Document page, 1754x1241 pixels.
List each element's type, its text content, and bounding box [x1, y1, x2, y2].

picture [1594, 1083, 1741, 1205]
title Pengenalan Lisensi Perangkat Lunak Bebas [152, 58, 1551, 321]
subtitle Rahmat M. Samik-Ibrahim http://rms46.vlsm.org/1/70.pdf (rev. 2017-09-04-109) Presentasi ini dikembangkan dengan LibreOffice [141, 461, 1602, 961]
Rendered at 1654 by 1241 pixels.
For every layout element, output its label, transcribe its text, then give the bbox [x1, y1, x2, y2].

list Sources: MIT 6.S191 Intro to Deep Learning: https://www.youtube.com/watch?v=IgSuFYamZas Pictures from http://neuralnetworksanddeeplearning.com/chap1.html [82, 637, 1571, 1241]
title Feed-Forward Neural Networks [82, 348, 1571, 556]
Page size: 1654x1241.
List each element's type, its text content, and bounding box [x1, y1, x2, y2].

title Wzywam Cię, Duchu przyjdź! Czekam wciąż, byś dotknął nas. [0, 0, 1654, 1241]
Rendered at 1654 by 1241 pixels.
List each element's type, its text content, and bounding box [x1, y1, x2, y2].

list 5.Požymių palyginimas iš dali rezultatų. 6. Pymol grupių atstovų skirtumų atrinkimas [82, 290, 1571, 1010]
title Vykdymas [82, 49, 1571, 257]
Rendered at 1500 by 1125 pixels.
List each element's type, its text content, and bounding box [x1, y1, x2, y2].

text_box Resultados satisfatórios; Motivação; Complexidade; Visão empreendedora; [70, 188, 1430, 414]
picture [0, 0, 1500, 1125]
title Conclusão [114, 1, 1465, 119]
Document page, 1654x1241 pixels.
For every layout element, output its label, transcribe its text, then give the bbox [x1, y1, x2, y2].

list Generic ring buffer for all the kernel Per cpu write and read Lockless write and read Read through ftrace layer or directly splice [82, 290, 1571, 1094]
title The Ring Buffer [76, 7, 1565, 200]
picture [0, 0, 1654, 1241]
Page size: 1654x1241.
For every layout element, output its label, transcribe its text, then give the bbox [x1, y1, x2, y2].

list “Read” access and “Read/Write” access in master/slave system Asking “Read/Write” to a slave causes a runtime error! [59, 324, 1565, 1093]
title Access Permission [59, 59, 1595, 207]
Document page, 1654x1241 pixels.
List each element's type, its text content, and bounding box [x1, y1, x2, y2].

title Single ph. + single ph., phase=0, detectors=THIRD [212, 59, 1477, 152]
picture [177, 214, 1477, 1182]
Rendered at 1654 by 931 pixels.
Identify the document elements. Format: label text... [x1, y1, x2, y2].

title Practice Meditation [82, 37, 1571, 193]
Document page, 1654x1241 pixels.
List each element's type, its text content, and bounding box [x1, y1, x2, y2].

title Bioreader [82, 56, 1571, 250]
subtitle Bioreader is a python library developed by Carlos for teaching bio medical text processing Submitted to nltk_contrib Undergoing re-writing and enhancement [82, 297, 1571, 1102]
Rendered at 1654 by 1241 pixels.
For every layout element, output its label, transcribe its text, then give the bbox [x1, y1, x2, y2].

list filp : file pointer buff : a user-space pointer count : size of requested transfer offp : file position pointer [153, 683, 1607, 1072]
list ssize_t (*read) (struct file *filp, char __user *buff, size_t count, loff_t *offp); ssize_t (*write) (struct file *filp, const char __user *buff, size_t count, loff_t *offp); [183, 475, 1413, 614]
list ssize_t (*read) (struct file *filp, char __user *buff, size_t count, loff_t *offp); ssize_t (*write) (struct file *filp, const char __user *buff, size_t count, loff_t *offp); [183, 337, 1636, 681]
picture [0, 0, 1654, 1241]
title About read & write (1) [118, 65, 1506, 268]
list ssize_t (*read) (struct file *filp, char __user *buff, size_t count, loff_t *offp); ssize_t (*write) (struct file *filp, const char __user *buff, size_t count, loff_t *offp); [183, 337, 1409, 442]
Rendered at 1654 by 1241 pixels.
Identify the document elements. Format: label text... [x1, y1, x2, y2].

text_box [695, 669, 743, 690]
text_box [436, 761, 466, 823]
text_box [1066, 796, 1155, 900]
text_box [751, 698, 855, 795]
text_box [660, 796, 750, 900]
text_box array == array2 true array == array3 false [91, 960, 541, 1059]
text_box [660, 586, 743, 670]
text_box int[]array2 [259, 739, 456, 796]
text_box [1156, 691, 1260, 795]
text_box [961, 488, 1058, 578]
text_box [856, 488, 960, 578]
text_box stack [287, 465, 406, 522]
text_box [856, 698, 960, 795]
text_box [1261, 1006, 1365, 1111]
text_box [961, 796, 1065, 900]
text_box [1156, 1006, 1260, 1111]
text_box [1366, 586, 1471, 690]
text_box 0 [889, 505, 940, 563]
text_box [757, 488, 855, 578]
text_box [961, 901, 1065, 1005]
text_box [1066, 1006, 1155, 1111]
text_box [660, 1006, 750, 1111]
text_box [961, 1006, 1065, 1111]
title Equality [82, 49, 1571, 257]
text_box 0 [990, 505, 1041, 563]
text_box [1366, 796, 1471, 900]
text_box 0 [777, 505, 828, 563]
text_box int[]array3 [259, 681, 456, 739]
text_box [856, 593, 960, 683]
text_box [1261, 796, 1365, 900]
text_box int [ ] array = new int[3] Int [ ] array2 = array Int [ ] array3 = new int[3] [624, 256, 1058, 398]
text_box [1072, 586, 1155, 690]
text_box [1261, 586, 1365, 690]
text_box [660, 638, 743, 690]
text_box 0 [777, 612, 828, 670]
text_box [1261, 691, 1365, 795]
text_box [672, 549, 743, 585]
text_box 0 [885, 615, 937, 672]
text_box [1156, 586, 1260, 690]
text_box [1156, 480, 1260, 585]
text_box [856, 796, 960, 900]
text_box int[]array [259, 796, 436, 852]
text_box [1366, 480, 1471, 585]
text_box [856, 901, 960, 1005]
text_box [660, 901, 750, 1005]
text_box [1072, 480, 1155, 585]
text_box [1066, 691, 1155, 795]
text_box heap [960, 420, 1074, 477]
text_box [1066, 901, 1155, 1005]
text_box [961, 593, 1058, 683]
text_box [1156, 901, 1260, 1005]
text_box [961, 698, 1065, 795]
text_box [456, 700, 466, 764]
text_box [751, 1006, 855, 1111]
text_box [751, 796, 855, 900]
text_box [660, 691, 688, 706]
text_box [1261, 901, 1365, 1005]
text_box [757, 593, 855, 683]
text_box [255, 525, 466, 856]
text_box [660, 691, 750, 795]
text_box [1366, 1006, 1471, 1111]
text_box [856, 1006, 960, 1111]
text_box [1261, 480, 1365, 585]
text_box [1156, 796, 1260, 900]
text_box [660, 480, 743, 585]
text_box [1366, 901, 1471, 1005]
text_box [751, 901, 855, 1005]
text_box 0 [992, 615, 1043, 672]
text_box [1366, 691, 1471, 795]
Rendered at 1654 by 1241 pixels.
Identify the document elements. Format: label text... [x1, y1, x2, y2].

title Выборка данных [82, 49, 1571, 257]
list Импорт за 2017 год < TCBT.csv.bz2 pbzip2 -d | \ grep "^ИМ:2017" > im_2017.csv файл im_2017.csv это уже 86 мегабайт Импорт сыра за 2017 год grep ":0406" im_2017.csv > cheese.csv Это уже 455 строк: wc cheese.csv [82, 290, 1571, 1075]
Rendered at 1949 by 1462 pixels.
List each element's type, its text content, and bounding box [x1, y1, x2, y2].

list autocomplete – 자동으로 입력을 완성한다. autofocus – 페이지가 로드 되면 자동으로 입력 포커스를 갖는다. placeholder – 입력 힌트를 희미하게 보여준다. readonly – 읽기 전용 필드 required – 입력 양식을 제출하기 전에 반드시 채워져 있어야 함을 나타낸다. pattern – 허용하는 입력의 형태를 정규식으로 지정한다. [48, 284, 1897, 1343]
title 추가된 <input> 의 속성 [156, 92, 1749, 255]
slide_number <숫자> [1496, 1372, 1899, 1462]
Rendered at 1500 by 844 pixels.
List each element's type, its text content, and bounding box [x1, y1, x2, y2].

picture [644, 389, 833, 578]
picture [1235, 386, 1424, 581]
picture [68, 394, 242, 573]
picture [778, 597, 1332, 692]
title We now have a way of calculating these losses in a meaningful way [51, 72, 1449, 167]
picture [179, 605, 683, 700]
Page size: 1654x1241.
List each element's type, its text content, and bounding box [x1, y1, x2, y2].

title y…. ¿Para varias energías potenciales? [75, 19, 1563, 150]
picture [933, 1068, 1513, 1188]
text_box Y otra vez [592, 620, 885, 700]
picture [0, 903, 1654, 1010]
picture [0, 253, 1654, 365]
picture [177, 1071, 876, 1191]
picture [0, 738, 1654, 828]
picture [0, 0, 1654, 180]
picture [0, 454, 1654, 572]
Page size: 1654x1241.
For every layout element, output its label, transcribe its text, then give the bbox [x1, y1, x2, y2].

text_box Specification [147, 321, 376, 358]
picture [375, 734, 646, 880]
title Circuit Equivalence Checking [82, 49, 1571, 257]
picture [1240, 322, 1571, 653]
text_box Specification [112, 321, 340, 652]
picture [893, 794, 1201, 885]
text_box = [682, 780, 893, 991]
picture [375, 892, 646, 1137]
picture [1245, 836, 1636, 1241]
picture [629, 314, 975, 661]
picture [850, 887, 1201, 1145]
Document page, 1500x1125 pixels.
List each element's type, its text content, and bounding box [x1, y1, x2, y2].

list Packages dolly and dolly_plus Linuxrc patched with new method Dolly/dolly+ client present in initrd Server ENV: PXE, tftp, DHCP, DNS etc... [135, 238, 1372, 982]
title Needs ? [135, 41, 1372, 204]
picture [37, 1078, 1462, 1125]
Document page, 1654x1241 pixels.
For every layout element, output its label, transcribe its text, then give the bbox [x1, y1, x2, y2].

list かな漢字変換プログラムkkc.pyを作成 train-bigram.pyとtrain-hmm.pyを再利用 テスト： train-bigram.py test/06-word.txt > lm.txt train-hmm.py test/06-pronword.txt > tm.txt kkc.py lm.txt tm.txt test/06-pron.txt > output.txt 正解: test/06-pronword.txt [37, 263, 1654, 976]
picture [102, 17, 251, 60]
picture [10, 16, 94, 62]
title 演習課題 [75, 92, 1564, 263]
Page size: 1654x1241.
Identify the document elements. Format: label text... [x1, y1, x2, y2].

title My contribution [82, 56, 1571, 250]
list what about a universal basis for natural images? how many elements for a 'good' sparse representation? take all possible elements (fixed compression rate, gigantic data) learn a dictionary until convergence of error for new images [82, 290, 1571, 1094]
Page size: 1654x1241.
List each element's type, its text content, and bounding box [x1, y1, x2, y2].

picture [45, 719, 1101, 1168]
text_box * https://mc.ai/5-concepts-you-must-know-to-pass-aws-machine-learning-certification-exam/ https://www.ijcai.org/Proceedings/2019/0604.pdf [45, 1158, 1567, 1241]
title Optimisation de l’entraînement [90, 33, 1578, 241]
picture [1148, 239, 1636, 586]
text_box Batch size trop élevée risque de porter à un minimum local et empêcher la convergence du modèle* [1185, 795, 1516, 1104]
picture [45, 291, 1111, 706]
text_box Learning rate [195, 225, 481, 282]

-.-.-

GIVEN REQUEST – Please copy everything from the start of the material down to the line containing "subtitle Rahmat M.", swapping "Document page" for "Rendered page" and leaving all else unchanged.

ANSWER FOR THIS EXERCISE –
Rendered page, 1754x1241 pixels.
List each element's type, its text content, and bounding box [x1, y1, x2, y2].

picture [1594, 1083, 1741, 1205]
title Pengenalan Lisensi Perangkat Lunak Bebas [152, 58, 1551, 321]
subtitle Rahmat M. Samik-Ibrahim http://rms46.vlsm.org/1/70.pdf (rev. 2017-09-04-109) Presentasi ini dikembangkan dengan LibreOffice [141, 461, 1602, 961]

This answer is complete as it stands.